■ Work order
Where the records below have a line with "valores", that line is to be copied.

(Stored data)
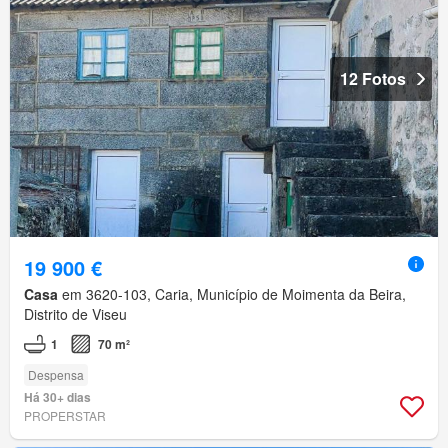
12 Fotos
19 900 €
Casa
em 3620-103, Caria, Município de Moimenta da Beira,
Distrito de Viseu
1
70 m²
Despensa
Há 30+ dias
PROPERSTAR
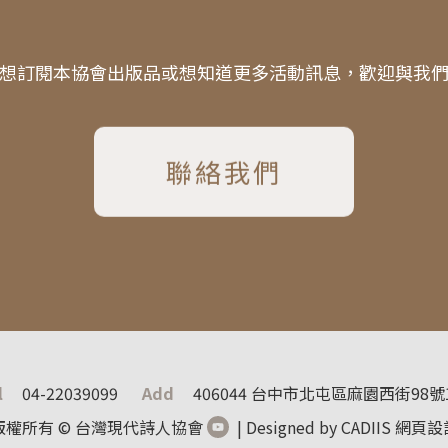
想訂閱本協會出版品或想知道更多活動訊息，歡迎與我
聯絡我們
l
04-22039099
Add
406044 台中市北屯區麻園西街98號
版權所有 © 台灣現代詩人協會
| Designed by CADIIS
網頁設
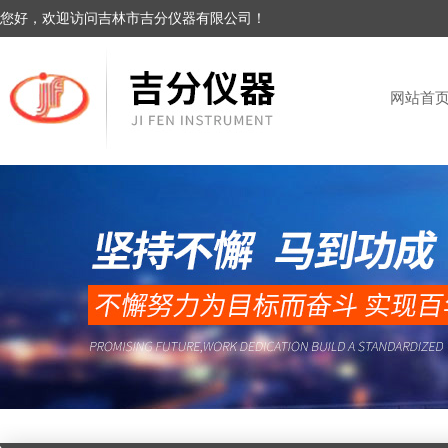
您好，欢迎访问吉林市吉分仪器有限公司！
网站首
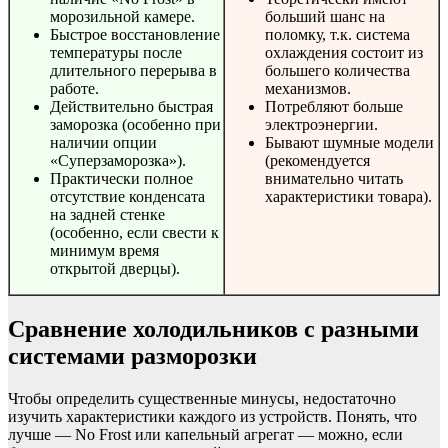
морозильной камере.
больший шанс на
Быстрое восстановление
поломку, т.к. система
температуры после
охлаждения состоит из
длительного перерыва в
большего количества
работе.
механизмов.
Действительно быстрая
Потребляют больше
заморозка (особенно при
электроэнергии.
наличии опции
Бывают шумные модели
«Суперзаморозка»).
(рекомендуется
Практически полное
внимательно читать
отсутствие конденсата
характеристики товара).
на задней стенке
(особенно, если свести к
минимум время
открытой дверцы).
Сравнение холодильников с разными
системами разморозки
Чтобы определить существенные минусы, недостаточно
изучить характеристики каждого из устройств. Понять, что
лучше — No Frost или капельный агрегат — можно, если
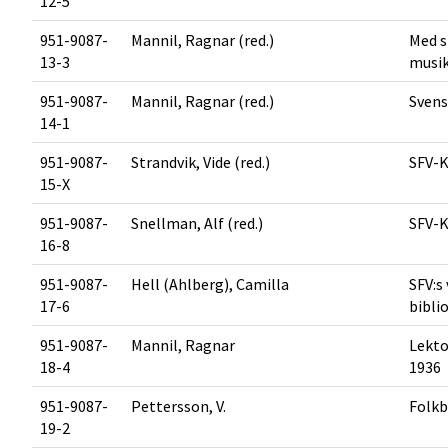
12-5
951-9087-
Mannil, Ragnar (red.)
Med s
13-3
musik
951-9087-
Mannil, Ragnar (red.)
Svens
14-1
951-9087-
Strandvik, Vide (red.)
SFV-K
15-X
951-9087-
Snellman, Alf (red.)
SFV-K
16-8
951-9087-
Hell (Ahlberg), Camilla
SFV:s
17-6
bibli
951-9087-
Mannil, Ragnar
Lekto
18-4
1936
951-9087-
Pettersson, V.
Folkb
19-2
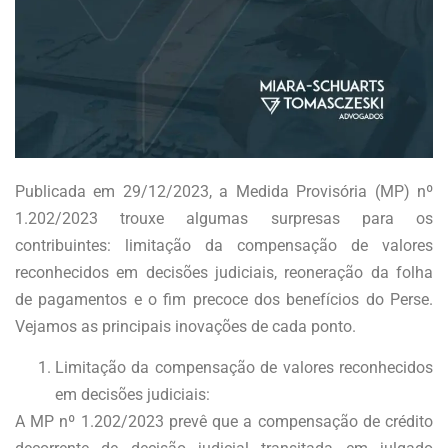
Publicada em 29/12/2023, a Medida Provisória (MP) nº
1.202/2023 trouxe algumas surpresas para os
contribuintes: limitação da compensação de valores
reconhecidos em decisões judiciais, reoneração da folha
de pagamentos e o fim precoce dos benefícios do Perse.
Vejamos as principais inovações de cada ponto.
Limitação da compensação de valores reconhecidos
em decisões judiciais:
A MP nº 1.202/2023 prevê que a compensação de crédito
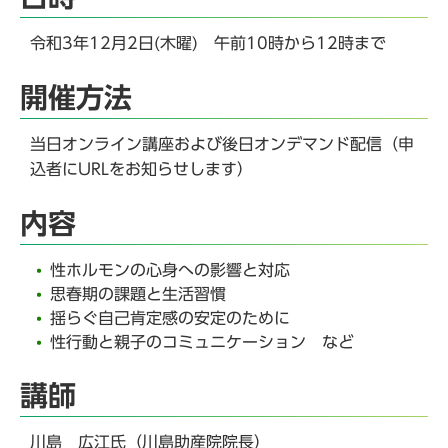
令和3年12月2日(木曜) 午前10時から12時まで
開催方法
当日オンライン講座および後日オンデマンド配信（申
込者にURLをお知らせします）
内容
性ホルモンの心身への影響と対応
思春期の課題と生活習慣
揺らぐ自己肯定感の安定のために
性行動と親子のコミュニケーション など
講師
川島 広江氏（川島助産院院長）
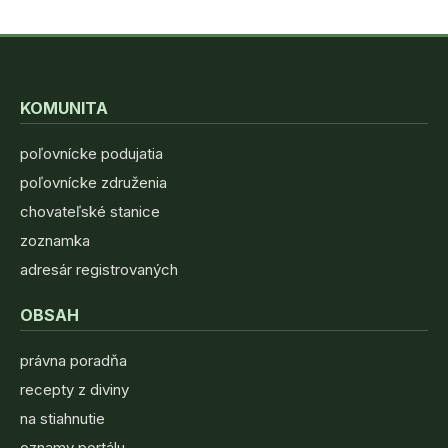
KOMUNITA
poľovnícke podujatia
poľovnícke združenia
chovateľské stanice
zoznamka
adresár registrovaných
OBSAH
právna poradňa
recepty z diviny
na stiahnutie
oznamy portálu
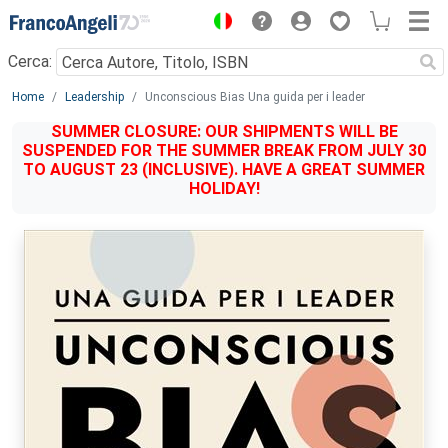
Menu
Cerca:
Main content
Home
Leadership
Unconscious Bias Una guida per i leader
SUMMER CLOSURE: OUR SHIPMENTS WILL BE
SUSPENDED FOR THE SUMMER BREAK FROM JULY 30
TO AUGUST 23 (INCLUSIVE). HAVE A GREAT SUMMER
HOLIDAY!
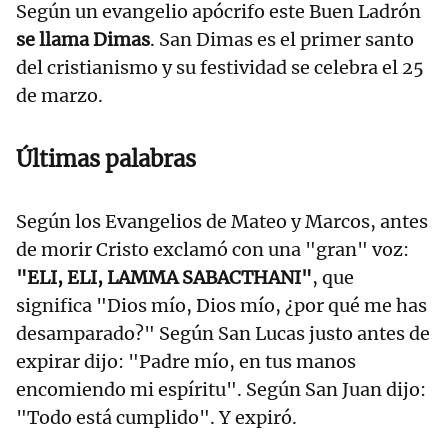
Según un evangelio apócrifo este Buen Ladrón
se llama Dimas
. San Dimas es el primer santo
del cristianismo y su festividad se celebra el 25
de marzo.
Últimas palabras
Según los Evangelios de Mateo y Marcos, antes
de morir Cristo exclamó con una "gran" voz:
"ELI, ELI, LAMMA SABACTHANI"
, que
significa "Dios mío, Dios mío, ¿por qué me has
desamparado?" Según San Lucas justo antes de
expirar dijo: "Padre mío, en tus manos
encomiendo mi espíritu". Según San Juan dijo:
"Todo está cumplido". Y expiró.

■ Exercise solution
contribuintes: limitação da compensação de valores
Limitação da compensação de valores reconhecidos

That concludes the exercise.